Hearing Planned On Changing City’s Middle School Boundaries

Posted: November 23, 2012

HARRISONBURG — Changing the middle school boundary, which determines whether Harrisonburg students will attend Thomas Harrison or Skyline middle school, is an inevitable next step for the City School Board, Chairwoman Kerri Wilson said this week.

But the board still wants input from the change’s biggest stakeholders.

“It needs to be done, but we want to have input from parents,” Wilson said.

During a work session Tuesday, the board set a Jan. 15 public hearing date on a proposal to shuffle more students from two city elementary schools to Skyline Middle School, instead of the overcrowded Thomas Harrison Middle School.

The proposal, which would direct rising fifth-graders from Waterman and Spotswood elementary schools who live on certain streets to Skyline, was presented at a board meeting earlier this month.

The Skyline boundary would change to take in a chunk of streets, mainly off East Washington Street in the city’s Northeast Neighborhood.

All streets that would be affected by the proposed boundary move are available in a document at http://boarddocs.com/vsba/hcsva/Board.nsf/Public, under the Nov. 6 meeting.

The change could potentially affect about 50 to 60 students each year for the next four years, according to the presentation, but Wilson said the boundary’s location is subject to change.

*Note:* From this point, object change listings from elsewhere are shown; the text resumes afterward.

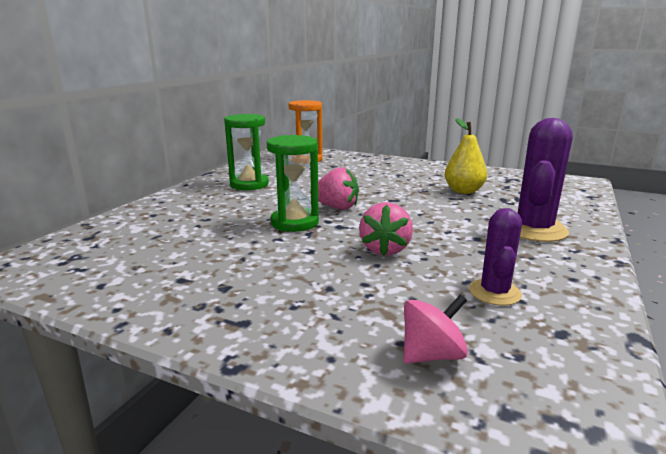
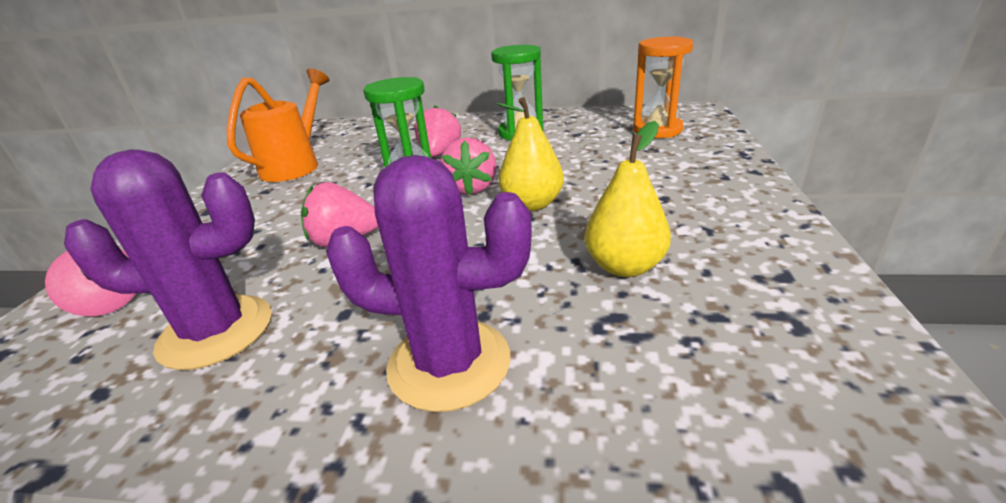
camera: 75 degrees right, 10 degrees up
(167, 271) = (296, 165): none -> orange watering can
(250, 210) = (440, 154): none -> pink strawberry
(379, 197) = (532, 204): none -> yellow pear
(494, 292) = (216, 331): purple cactus -> purple cactus, size x1.63

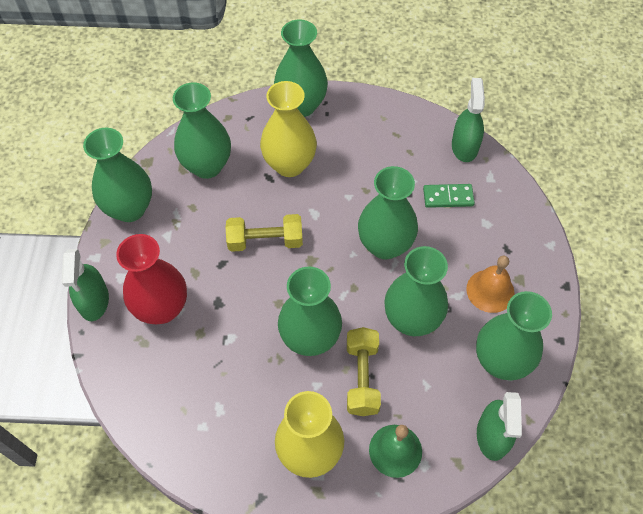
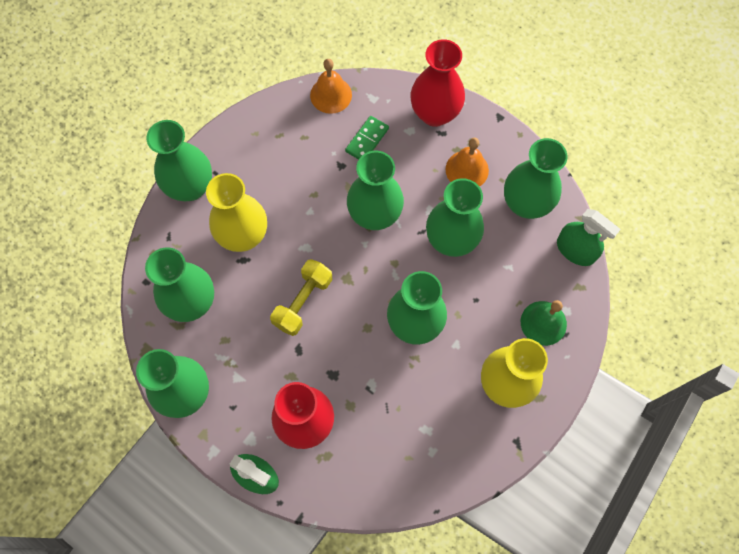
camera: 55 degrees left, 10 degrees up
(362, 377) = (472, 307): yellow dumbbell -> none
(464, 146) = (331, 95): green spray bottle -> orange bell
(520, 232) = (435, 113): none -> red vase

“What the variable is, is where the actual lines end up,” she said.

Moving the boundary would help ease one of the division’s problems when it comes to space: Thomas Harrison has been deemed as being above “effective capacity.”

Burgeoning enrollment in the division — between September 2011 and September 2012, enrollment grew by 198 students to 5,211 — also has cramped several elementary schools and may lead to students outgrowing Harrisonburg High School in the near future.

The board has examined several possible solutions to the problem, and voted earlier this month to ask for permission from Harrisonburg City Council to use the city-owned Lucy F. Simms Continuing Education Center to house prekindergarten programs.

A formal approval or consensus to move forward with the plan will happen at a future meeting, Wilson said.